_Aim_
Reproduce the items below in full, substituting "standing convention" for each occurrence of "house convention" and leaving everything else unchanged.

_Dataset entries_
_ _ _ _ _
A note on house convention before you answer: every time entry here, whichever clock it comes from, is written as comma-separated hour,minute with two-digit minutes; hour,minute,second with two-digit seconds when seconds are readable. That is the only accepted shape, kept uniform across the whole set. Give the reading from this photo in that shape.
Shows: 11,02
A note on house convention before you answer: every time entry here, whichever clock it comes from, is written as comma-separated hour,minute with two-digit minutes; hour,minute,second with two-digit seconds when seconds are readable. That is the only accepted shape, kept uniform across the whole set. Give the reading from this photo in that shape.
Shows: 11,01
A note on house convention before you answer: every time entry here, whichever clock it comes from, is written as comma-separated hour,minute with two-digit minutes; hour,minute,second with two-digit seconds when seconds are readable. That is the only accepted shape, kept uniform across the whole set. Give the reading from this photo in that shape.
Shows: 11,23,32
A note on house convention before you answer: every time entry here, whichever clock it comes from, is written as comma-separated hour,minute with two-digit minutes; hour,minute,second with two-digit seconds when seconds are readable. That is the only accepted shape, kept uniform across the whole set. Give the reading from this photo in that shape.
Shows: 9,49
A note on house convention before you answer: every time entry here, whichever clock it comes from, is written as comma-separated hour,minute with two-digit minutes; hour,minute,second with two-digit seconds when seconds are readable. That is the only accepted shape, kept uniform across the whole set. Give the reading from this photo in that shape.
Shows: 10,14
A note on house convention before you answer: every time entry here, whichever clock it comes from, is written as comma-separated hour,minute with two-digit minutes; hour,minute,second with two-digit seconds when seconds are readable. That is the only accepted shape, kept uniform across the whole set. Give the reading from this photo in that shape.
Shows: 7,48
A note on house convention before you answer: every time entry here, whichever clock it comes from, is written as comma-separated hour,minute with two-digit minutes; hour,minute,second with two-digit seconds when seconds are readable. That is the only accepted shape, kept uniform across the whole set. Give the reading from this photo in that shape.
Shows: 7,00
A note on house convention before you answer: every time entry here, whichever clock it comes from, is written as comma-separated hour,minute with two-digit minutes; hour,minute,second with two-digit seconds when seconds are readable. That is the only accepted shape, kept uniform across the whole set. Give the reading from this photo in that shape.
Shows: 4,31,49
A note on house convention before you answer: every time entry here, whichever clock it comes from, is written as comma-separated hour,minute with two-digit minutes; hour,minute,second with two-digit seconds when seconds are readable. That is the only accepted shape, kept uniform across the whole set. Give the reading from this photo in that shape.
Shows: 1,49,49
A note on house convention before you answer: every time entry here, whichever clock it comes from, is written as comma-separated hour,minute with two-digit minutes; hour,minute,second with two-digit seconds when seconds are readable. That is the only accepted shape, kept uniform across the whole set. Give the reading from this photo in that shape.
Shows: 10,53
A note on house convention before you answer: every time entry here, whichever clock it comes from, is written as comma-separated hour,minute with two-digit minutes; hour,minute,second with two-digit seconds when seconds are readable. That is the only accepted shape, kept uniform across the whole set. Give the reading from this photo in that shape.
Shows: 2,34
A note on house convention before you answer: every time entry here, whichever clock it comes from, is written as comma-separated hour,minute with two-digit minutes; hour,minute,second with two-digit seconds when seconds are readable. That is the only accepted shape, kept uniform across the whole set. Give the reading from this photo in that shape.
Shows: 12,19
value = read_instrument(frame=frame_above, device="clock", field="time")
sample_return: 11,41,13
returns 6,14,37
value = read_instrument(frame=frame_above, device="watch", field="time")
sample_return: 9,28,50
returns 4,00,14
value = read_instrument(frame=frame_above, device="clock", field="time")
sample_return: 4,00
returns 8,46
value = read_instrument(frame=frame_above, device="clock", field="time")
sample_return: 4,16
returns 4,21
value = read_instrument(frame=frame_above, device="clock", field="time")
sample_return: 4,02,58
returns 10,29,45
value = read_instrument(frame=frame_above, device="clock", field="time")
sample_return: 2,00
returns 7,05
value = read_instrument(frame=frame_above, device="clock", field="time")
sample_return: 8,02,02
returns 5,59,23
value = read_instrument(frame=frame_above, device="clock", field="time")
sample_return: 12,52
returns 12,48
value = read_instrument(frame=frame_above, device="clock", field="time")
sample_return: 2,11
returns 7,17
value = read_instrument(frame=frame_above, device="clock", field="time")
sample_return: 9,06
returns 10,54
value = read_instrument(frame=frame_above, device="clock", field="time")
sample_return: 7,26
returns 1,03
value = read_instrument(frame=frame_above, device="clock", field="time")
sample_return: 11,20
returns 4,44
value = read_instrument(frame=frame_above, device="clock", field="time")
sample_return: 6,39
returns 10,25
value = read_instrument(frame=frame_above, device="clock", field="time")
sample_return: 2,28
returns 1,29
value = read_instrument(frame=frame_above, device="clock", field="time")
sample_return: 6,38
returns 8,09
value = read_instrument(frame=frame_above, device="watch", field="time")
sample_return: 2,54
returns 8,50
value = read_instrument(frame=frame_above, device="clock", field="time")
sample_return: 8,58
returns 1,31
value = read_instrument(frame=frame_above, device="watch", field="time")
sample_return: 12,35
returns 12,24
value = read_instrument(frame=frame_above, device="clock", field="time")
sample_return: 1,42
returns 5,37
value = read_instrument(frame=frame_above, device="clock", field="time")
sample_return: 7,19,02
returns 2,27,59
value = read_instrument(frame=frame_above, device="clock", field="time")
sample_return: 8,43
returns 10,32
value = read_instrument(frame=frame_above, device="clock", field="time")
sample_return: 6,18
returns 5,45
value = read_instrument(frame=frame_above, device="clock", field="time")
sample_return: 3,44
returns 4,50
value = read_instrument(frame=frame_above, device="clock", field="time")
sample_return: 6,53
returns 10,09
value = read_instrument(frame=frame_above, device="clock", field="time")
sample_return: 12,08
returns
_ _ _ _ _
_Exercise solution_
A note on standing convention before you answer: every time entry here, whichever clock it comes from, is written as comma-separated hour,minute with two-digit minutes; hour,minute,second with two-digit seconds when seconds are readable. That is the only accepted shape, kept uniform across the whole set. Give the reading from this photo in that shape.
Shows: 11,02
A note on standing convention before you answer: every time entry here, whichever clock it comes from, is written as comma-separated hour,minute with two-digit minutes; hour,minute,second with two-digit seconds when seconds are readable. That is the only accepted shape, kept uniform across the whole set. Give the reading from this photo in that shape.
Shows: 11,01
A note on standing convention before you answer: every time entry here, whichever clock it comes from, is written as comma-separated hour,minute with two-digit minutes; hour,minute,second with two-digit seconds when seconds are readable. That is the only accepted shape, kept uniform across the whole set. Give the reading from this photo in that shape.
Shows: 11,23,32
A note on standing convention before you answer: every time entry here, whichever clock it comes from, is written as comma-separated hour,minute with two-digit minutes; hour,minute,second with two-digit seconds when seconds are readable. That is the only accepted shape, kept uniform across the whole set. Give the reading from this photo in that shape.
Shows: 9,49
A note on standing convention before you answer: every time entry here, whichever clock it comes from, is written as comma-separated hour,minute with two-digit minutes; hour,minute,second with two-digit seconds when seconds are readable. That is the only accepted shape, kept uniform across the whole set. Give the reading from this photo in that shape.
Shows: 10,14
A note on standing convention before you answer: every time entry here, whichever clock it comes from, is written as comma-separated hour,minute with two-digit minutes; hour,minute,second with two-digit seconds when seconds are readable. That is the only accepted shape, kept uniform across the whole set. Give the reading from this photo in that shape.
Shows: 7,48
A note on standing convention before you answer: every time entry here, whichever clock it comes from, is written as comma-separated hour,minute with two-digit minutes; hour,minute,second with two-digit seconds when seconds are readable. That is the only accepted shape, kept uniform across the whole set. Give the reading from this photo in that shape.
Shows: 7,00
A note on standing convention before you answer: every time entry here, whichever clock it comes from, is written as comma-separated hour,minute with two-digit minutes; hour,minute,second with two-digit seconds when seconds are readable. That is the only accepted shape, kept uniform across the whole set. Give the reading from this photo in that shape.
Shows: 4,31,49
A note on standing convention before you answer: every time entry here, whichever clock it comes from, is written as comma-separated hour,minute with two-digit minutes; hour,minute,second with two-digit seconds when seconds are readable. That is the only accepted shape, kept uniform across the whole set. Give the reading from this photo in that shape.
Shows: 1,49,49
A note on standing convention before you answer: every time entry here, whichever clock it comes from, is written as comma-separated hour,minute with two-digit minutes; hour,minute,second with two-digit seconds when seconds are readable. That is the only accepted shape, kept uniform across the whole set. Give the reading from this photo in that shape.
Shows: 10,53
A note on standing convention before you answer: every time entry here, whichever clock it comes from, is written as comma-separated hour,minute with two-digit minutes; hour,minute,second with two-digit seconds when seconds are readable. That is the only accepted shape, kept uniform across the whole set. Give the reading from this photo in that shape.
Shows: 2,34
A note on standing convention before you answer: every time entry here, whichever clock it comes from, is written as comma-separated hour,minute with two-digit minutes; hour,minute,second with two-digit seconds when seconds are readable. That is the only accepted shape, kept uniform across the whole set. Give the reading from this photo in that shape.
Shows: 12,19
value = read_instrument(frame=frame_above, device="clock", field="time")
sample_return: 11,41,13
returns 6,14,37
value = read_instrument(frame=frame_above, device="watch", field="time")
sample_return: 9,28,50
returns 4,00,14
value = read_instrument(frame=frame_above, device="clock", field="time")
sample_return: 4,00
returns 8,46
value = read_instrument(frame=frame_above, device="clock", field="time")
sample_return: 4,16
returns 4,21
value = read_instrument(frame=frame_above, device="clock", field="time")
sample_return: 4,02,58
returns 10,29,45
value = read_instrument(frame=frame_above, device="clock", field="time")
sample_return: 2,00
returns 7,05
value = read_instrument(frame=frame_above, device="clock", field="time")
sample_return: 8,02,02
returns 5,59,23
value = read_instrument(frame=frame_above, device="clock", field="time")
sample_return: 12,52
returns 12,48
value = read_instrument(frame=frame_above, device="clock", field="time")
sample_return: 2,11
returns 7,17
value = read_instrument(frame=frame_above, device="clock", field="time")
sample_return: 9,06
returns 10,54
value = read_instrument(frame=frame_above, device="clock", field="time")
sample_return: 7,26
returns 1,03
value = read_instrument(frame=frame_above, device="clock", field="time")
sample_return: 11,20
returns 4,44
value = read_instrument(frame=frame_above, device="clock", field="time")
sample_return: 6,39
returns 10,25
value = read_instrument(frame=frame_above, device="clock", field="time")
sample_return: 2,28
returns 1,29
value = read_instrument(frame=frame_above, device="clock", field="time")
sample_return: 6,38
returns 8,09
value = read_instrument(frame=frame_above, device="watch", field="time")
sample_return: 2,54
returns 8,50
value = read_instrument(frame=frame_above, device="clock", field="time")
sample_return: 8,58
returns 1,31
value = read_instrument(frame=frame_above, device="watch", field="time")
sample_return: 12,35
returns 12,24
value = read_instrument(frame=frame_above, device="clock", field="time")
sample_return: 1,42
returns 5,37
value = read_instrument(frame=frame_above, device="clock", field="time")
sample_return: 7,19,02
returns 2,27,59
value = read_instrument(frame=frame_above, device="clock", field="time")
sample_return: 8,43
returns 10,32
value = read_instrument(frame=frame_above, device="clock", field="time")
sample_return: 6,18
returns 5,45
value = read_instrument(frame=frame_above, device="clock", field="time")
sample_return: 3,44
returns 4,50
value = read_instrument(frame=frame_above, device="clock", field="time")
sample_return: 6,53
returns 10,09
value = read_instrument(frame=frame_above, device="clock", field="time")
sample_return: 12,08
returns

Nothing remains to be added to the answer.